The Roman camp, whose outlines are readily defined, was built, so history tells, by one Crassus, a lieutenant of Cæsar. It was an extensive and magnificent work, a long, sunken, oblong pit with four entrances passing through the sloping dirt walls. Four or five thousand men, practically a Roman legion, could be quartered within.
It was from the Château d’Odos, near Tarbes, in the month of December, 1549, that the Queen of Navarre observed the comet which was said to have made its appearance because of the death of Pope Paul III. Says Brantome: “She jumped from her bed in fright at observing this celestial phenomenon, and presumably lingered too long in the chill night, for she caught a congestion which brought about her death eight days later, 21st December, 1549, in the fifty-eighth year of her age.” According to Hilarion de Coste her remains were transported to Pau, and interred in the “principal église,” but others, to the contrary, say that she was buried in the great burial vault at Lescar. This is more likely, for an authentic document in the Bibliothèque Nationale describes minutely the details of the ceremony of burial “dans l’antique cathédrale de Lescar.”
On the Landes des Maures, near by, was celebrated a bloody battle in the eighth century between the Saracens and the inhabitants of the country.
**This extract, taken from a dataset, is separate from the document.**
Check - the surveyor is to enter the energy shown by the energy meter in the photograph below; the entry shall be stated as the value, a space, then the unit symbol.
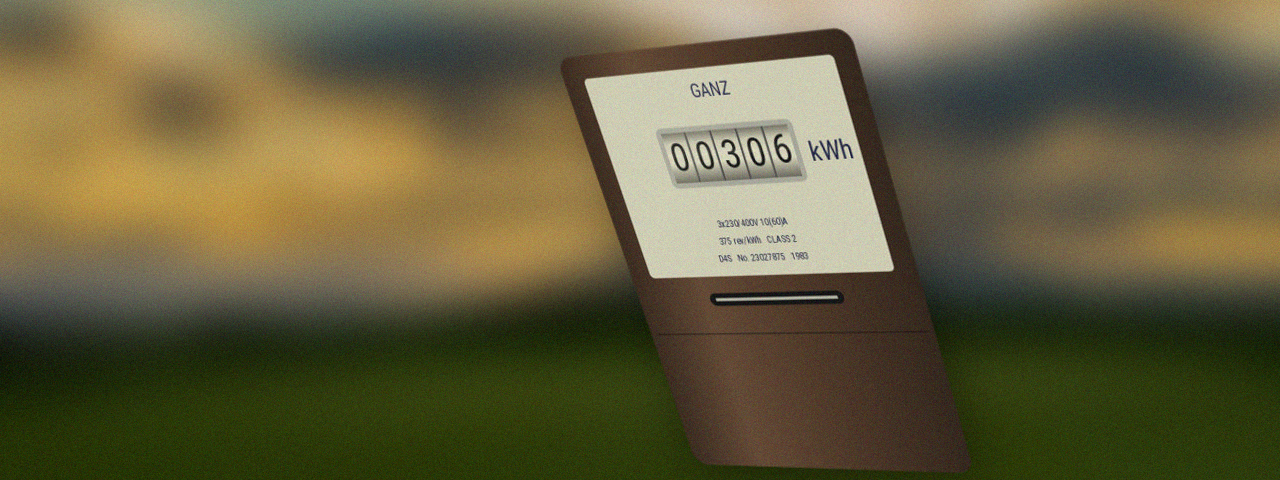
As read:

Gruesome finds of “skulls of extraordinary thickness” have frequently been made on this battlefield. Just what this description seems to augur the writer does not know; perhaps some ethnologist who reads these lines will. At any rate the combatants must have died hard.
A Shepherd of Bigorre
Following up the valley of the Adour one comes to the Bagnères de Bigorre in a matter of twenty-five kilometres or so. Bagnères de Bigorre is a hodge-podge of a name, but it is the “Bath” of France, as an Englishman of a century ago called it. There are other resorts more popular and fashionable and more wickedly immoral, such as Vichy, Aix les Bains and even Luchon, but still Bigorre remains the first choice. From the times of the Romans, throngs have been coming to this charming little spot of the Pyrenees where the mineral waters bubble up out of the rock, bringing health and strength to those ill in mind and body. Pleasure seekers are here, too, but primarily it is the baths which attract.
There are practically no monuments of bygone days here, but fragmentary relics of one sort or another tell the story of the waters from Roman times to the present with scarcely a break.